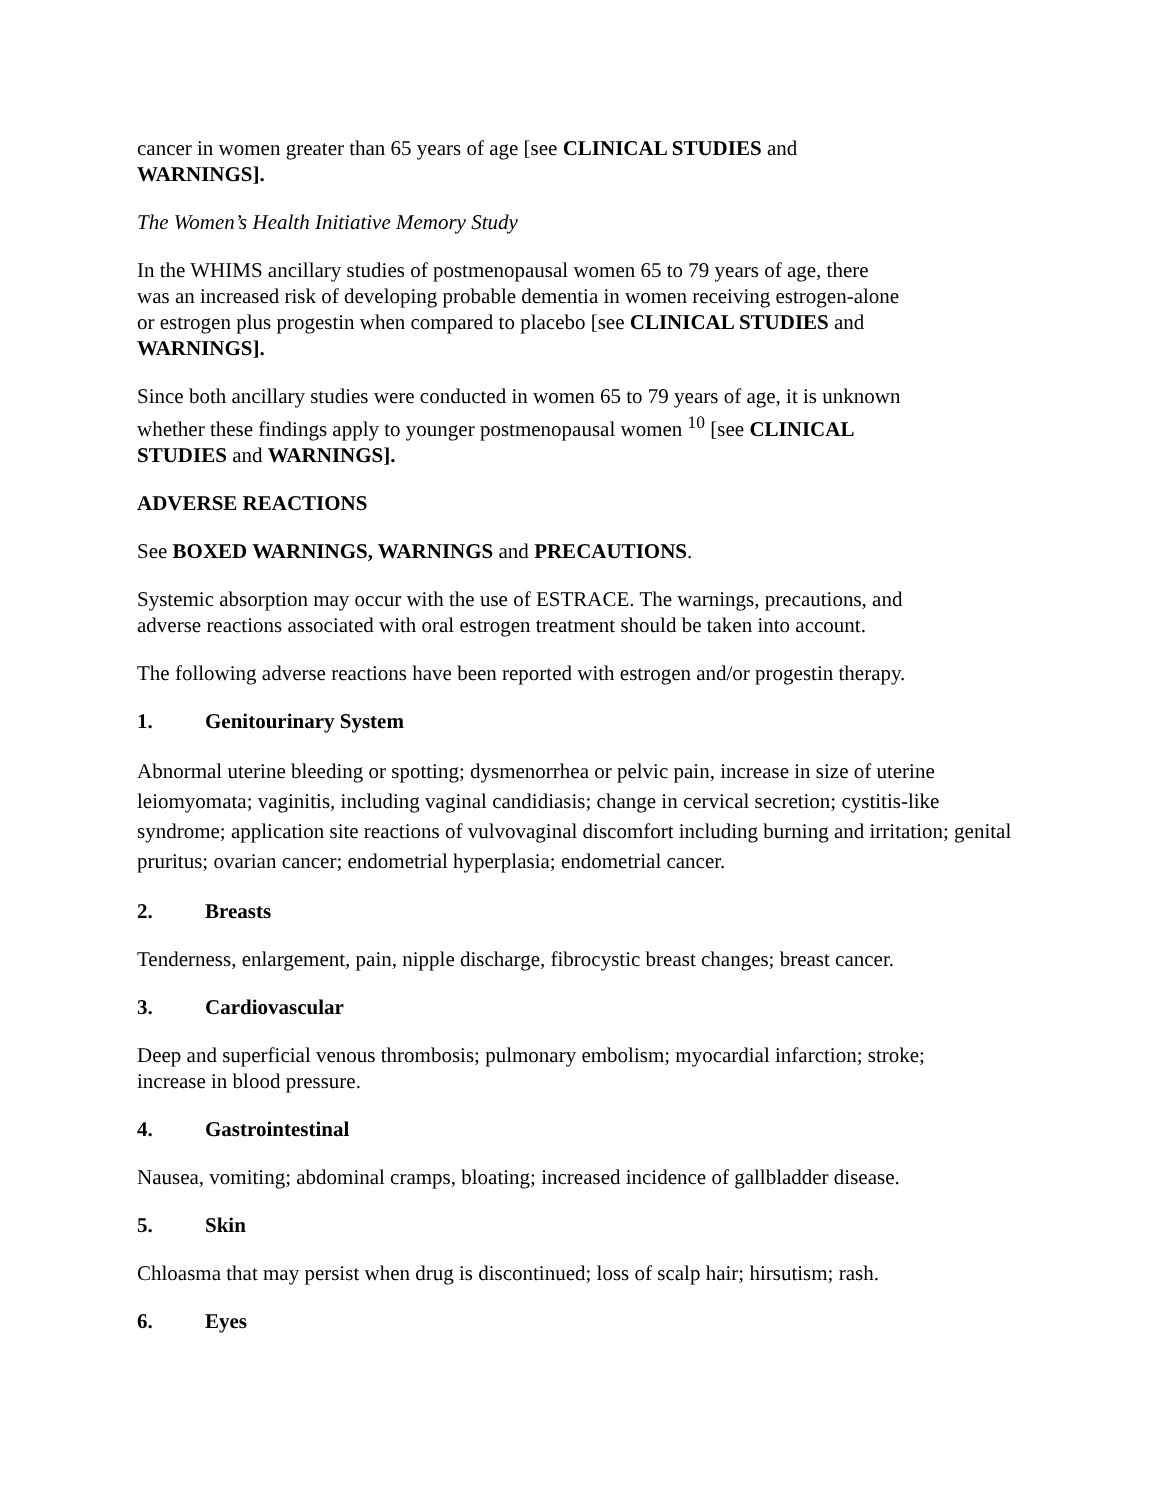cancer in women greater than 65 years of age [see CLINICAL STUDIES and
WARNINGS].
The Women’s Health Initiative Memory Study
In the WHIMS ancillary studies of postmenopausal women 65 to 79 years of age, there
was an increased risk of developing probable dementia in women receiving estrogen-alone
or estrogen plus progestin when compared to placebo [see CLINICAL STUDIES and
WARNINGS].
Since both ancillary studies were conducted in women 65 to 79 years of age, it is unknown
whether these findings apply to younger postmenopausal women <sup>10</sup> [see CLINICAL
STUDIES and WARNINGS].
ADVERSE REACTIONS
See BOXED WARNINGS, WARNINGS and PRECAUTIONS.
Systemic absorption may occur with the use of ESTRACE. The warnings, precautions, and
adverse reactions associated with oral estrogen treatment should be taken into account.
The following adverse reactions have been reported with estrogen and/or progestin therapy.
1. Genitourinary System
Abnormal uterine bleeding or spotting; dysmenorrhea or pelvic pain, increase in size of uterine leiomyomata; vaginitis, including vaginal candidiasis; change in cervical secretion; cystitis-like syndrome; application site reactions of vulvovaginal discomfort including burning and irritation; genital pruritus; ovarian cancer; endometrial hyperplasia; endometrial cancer.
2. Breasts
Tenderness, enlargement, pain, nipple discharge, fibrocystic breast changes; breast cancer.
3. Cardiovascular
Deep and superficial venous thrombosis; pulmonary embolism; myocardial infarction; stroke;
increase in blood pressure.
4. Gastrointestinal
Nausea, vomiting; abdominal cramps, bloating; increased incidence of gallbladder disease.
5. Skin
Chloasma that may persist when drug is discontinued; loss of scalp hair; hirsutism; rash.
6. Eyes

= ACTION ITEM =
Look for the word "increased". Copy out every line of the data that has it.

= TASK RESULT =
was an increased risk of developing probable dementia in women receiving estrogen-alone
Nausea, vomiting; abdominal cramps, bloating; increased incidence of gallbladder disease.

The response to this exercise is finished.